Hydrothermal co-carbonization of industrial biowastes with lignite toward modified hydrochar production: Synergistic effects and structural characteristics

Attempts to prepare high-grade and clean solid fuels from biowastes and low-rank coals are essential for protecting the environment and utilizing the energy from low-grade resources. The improvement of hydrothermal carbonization (HTC) and co-carbonization (co-HTC) on the upgrading and denitrogenation capabilities of industrial biowastes with low-rank coal as lignite (LC) was evaluated at 120-300 degrees C. The results demonstrated that coupled upgrading and denitrogenation occurred with a more intense effect on industrial biowastes than LC during the HTC process. For co-HTC in the prevailing hydrolysis (180 degrees C) or polymerization (240 degrees C) stage, an optimal mixing ratio of industrial biowaste/LC of 1:1-3:1 could result in an enhanced experimental calorific value, energy recovery efficiency, nitrogen removal efficiency, and weakened experimental nitrogen content, demonstrating the significant positive synergies on both upgrading and denitrogenation capabilities. The corresponding synergistic coefficients were maximized at 7% and - 23% for the calorific value and nitrogen content of hydrochars, respectively. The combined analyses of XPS, C-13 NMR, and FTIR could provide evidence that these synergies of co-HTC were intrinsically associated with LC: (1) its more stable carbon and nitrogen functionalities; (2) promotion of its components or reaction sites on prevailing hydrolysis and polymerization reactions at corresponding temperature stages.

Automated summary

The improvement of hydrothermal carbonization (HTC) and co-carbonization (co-HTC) on the upgrading and denitrogenation capabilities of industrial biowastes with low-rank coal as lignite (LC) was evaluated.
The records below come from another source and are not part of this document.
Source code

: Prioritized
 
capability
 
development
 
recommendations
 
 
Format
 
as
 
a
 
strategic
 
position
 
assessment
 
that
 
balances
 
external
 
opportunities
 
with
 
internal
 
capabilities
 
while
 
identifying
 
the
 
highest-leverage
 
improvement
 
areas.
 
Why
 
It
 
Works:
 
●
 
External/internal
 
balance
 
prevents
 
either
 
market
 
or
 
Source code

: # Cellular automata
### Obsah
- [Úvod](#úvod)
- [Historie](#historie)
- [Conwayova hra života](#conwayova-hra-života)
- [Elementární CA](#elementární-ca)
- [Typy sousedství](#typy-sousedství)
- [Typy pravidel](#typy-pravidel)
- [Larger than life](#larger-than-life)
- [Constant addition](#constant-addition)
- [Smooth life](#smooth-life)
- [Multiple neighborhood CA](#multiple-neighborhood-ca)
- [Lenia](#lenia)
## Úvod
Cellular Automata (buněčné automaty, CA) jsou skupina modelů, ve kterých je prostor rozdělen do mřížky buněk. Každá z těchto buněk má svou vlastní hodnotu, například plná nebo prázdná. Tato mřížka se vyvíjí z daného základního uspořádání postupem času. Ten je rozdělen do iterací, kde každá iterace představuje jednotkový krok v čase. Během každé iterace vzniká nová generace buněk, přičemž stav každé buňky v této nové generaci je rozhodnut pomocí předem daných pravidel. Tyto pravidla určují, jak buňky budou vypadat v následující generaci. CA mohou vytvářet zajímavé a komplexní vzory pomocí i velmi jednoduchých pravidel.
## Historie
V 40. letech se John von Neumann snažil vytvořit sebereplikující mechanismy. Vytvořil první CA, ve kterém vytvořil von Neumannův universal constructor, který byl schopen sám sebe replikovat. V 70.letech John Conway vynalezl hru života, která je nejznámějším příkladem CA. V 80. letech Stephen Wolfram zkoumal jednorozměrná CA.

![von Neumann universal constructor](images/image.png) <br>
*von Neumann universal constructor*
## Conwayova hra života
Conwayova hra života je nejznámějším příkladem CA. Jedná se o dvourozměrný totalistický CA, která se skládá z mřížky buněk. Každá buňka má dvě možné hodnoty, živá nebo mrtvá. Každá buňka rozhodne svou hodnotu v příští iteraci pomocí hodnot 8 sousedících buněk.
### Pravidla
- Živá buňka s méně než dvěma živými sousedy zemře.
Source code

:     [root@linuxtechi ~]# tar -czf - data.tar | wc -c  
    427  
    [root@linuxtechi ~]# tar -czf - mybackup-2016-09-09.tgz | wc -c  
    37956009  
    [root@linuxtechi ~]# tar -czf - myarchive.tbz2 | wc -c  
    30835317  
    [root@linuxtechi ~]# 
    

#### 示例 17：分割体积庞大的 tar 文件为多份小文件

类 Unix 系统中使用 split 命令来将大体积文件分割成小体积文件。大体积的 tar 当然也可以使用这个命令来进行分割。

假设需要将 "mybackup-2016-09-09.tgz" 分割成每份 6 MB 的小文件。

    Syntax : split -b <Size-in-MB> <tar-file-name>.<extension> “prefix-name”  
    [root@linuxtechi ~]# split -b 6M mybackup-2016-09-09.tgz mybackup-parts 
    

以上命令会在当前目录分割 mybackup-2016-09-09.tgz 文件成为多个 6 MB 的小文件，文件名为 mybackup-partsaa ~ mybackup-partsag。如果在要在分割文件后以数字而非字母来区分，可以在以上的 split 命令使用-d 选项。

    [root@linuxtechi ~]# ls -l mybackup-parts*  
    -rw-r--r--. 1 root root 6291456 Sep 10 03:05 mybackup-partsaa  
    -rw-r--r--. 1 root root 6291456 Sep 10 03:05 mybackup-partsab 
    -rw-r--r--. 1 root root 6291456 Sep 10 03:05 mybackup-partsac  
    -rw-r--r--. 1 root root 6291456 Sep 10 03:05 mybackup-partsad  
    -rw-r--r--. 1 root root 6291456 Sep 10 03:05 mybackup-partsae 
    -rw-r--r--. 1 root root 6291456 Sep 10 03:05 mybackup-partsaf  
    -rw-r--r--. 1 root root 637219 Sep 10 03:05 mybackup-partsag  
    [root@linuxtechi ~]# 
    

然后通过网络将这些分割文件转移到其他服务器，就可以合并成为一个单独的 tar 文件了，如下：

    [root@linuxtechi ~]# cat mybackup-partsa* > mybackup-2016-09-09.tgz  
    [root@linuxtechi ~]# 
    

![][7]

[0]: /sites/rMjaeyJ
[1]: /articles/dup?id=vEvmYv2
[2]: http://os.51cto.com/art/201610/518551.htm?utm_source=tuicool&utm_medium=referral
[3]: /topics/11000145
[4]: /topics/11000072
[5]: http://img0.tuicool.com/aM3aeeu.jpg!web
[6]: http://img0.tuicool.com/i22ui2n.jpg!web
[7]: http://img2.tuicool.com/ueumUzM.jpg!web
The results showed that coupled upgrading and denitrogenation occurred with a more intense effect on industrial biowastes than LC during the HTC process. Co-HTC of industrial biowaste/LC in the prevailing hydrolysis or polymerization stage resulted in enhanced calorific value, energy recovery efficiency, nitrogen removal efficiency, and weakened nitrogen content, demonstrating the positive synergies on both upgrading and denitrogenation capabilities.